Exercise instructions.
A – Answer each question from the memory essay, one to a line:
(i) Where is the mother about to travel, and for what occasion?
(ii) To which court is Norm Coleman protesting the ruling?
(iii) In what year and through which city's results does the mother say Nixon was robbed?
B – Condense the paragraph of the memory essay that begins "Now, to be clear, talking politics" into a shorter version that keeps its main facts.
C – Carry the memory essay on past its final sentence.

Document passage.
Mom’s Memory

Memory is a funny thing.  Everyone’s brain works in a slightly different way, I’m sure, but I think it’s safe to say that most people tend to remember things differently than they really were.  We all gloss over the ugly stuff and inflate the happy stuff from our earlier days, and create a distorted backward look at the world that’s unique to each of us.

Personally, I think I have a very good memory (which probably makes me no different than anyone else in the world), and yet I recall things from my childhood differently than my siblings or parents do.  I’m sure part of the time I’m remembering correctly and part of the time I’m dead wrong.  My guess is that we all remember things more accurately if we didn’t have an emotional stake in it when it happened.  My personal recollections of the times my brother stole money from my piggy bank are almost certainly skewed by the fact that it pissed me off at the time, while his memory of those moments is probably much more accurate since he didn’t really have any emotional baggage over the whole thing.

A good example of this happened yesterday.  We went to my mother’s house to wish her a Happy Mother’s Day and bring her a gift, and then we sat around and chatted for a while.  If you chat with my mother long enough, she will raise some uncomfortable issue.  She just likes to discuss all sorts of things going on in the world and doesn’t really care much if some of those things are a touch sensitive or inappropriate.  That’s just the way she is.  So, not content to just chat about grandchildren or her upcoming trip to California for a wedding, my mom asked, with no warning at all, if the Minnesota Senate race had finally been decided.

Now, to be clear, talking politics with my mother is always hard, because while she claims to be an independent, she also proudly declares that she’s never voted for a Democrat for president and never will.  She’s about as Republican as any Boston Catholic can be, and while she arrives at those views honestly and intelligently, she’s also somewhat strident about them, which makes things a bit touchy since she’s not prone to making any allowances at all that sometimes a Democrat is actually right or better or whatever.  Since I’m someone who voted Democrat recently, which she knows, a lot of her comments border on the “I’m right, you’re wrong” variety.

I answered her Minnesota question as best I could, telling her that a Minnesota court has decided the election in favor of Al Franken, but Norm Coleman is still protesting that ruling to the Minnesota Supreme Court.  Having known my mother for over 40 years, I knew what was coming next, and she didn’t disappoint.

“You know who’s never received enough credit for accepting questionable election results?  Richard Nixon.  He was robbed in 1960 when the Democrats rigged the results from Chicago, but he accepted them because it was the best thing for the country.”

This is one of my mother’s favorite pet peeves.  She not only despised John Kennedy (and every other Kennedy, for that matter), but she basically idolizes Richard Nixon and takes every opportunity to defend him.  Like I said, she’s not your normal Boston Catholic.

Information provided.
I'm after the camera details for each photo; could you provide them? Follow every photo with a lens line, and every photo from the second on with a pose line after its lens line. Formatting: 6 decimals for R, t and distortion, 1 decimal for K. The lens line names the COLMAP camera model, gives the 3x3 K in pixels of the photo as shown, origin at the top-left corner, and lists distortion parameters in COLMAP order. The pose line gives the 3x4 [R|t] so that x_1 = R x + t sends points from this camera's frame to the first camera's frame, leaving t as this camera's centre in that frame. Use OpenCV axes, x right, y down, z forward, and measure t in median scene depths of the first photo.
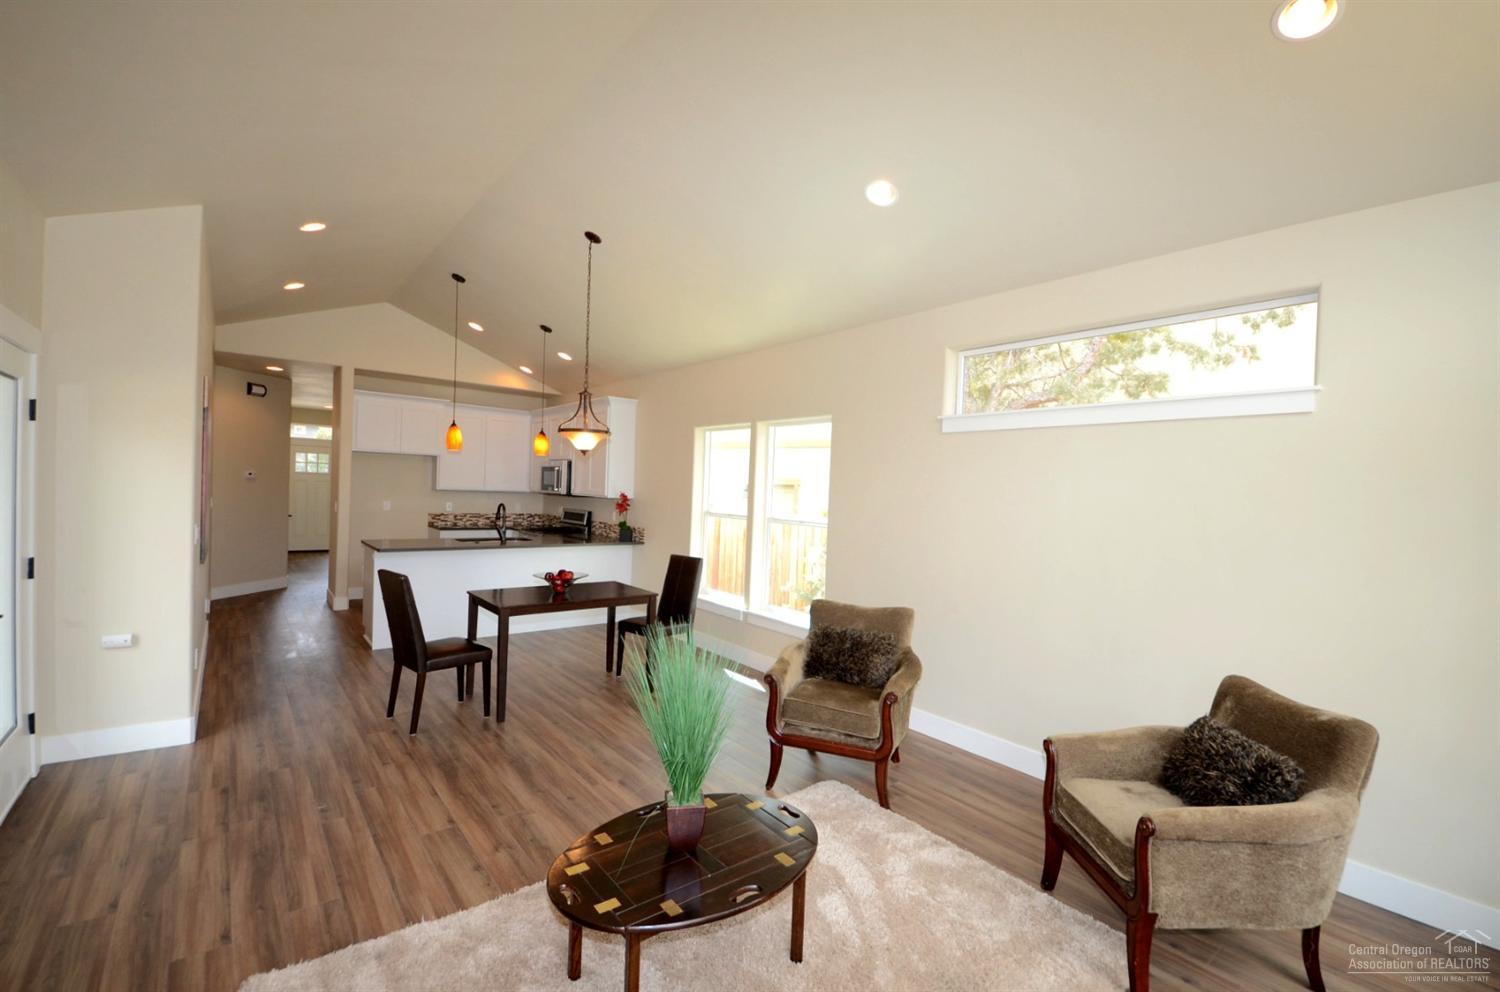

Task-by-task answers.
A –
(i) California, for a wedding.
(ii) The Minnesota Supreme Court.
(iii) 1960, through the results from Chicago.

B – Talking politics with the author's mother is hard. She calls herself an independent but says she has never voted for a Democrat for president and never will. She is strongly Republican for a Boston Catholic, and although her views are honest and intelligent, she holds them stridently and won't allow that a Democrat is ever right. She knows the author recently voted Democrat, so many of her comments take an "I'm right, you're wrong" tone.

C –
Sadly, her facts in this particular case aren’t right.  I knew that immediately because I was a U.S. History and Political Science double major, and I basically couldn’t graduate from college without learning all about the 1960 presidential election.  In reality:

  • While there almost certainly was widespread voter fraud in Chicago that favored Kennedy, there was also widespread voter fraud in the other districts in Illinois, only in Nixon’s favor, not Kennedy’s.
  • Nixon’s campaign DID dispute the election results, not only in Illinois but in ten other states, too, and the only outcome was to move Hawaii from Nixon’s column to Kennedy’s after a recount.
  • Even if Illinois had been declared for Nixon after a finding of fraud in the voting, it wouldn’t have changed the outcome of the election at all.  Kennedy won the electoral college by a count of 303 to 219, so shifting the 27 votes from Illinois to Nixon’s column would have only made the margin 276 to 246, and Kennedy still would have surpassed the 269 electoral college votes needed to win the overall election.
  • The election was so close and “stealable” for Kennedy largely because of a string of campaign blunders by Nixon.  He insisted on campaigning in every state, no matter how small and no matter how locked up they already were, and consequently didn’t spend nearly as much time in the large, up-for-grabs population centers as Kennedy.  He failed to understand the impact of television and completely botched his first debate appearance.  He pandered to African-Americans by vowing to appoint a black person to his cabinet, but then couldn’t say who he would appoint or what post he’d put them in, and also failed to take any action or make any statement when Martin Luther King, Jr. was arrested during a protest, while Kennedy actively tried to get him released, resulting in massive support for Kennedy from African-American voters.  On top of all that, Nixon’s boss, President Eisenhower, torpedoed Nixon’s reputation when he answered a question about important contributions Nixon had made by saying “If you give me a week, I might think of one“, a comment so damning that the Democrats made a campaign commercial out of it.

Needless to say, mom’s recollection of the events of 1960 aren’t all that close to reality.  She was disappointed that Nixon lost and Kennedy won, she’s been disappointed with the historical treatment Nixon has received, and now she’s looking back at that time and those events and selectively remembering only the parts of the story that she wants.  It’s perfectly understandable.  For me, having not lived through that time, and having been forced to regurgitate the actual facts during my coursework, my views on that particular topic aren’t skewed.

So, with all of this knowledge at my fingertips, did I point out to my mother that her fond remembrance of Richard Nixon’s valiant, selfless act of patriotism is, shall we say, misplaced?  No, I didn’t .

All I did was smile and say, “Happy Mother’s Day, Mom”.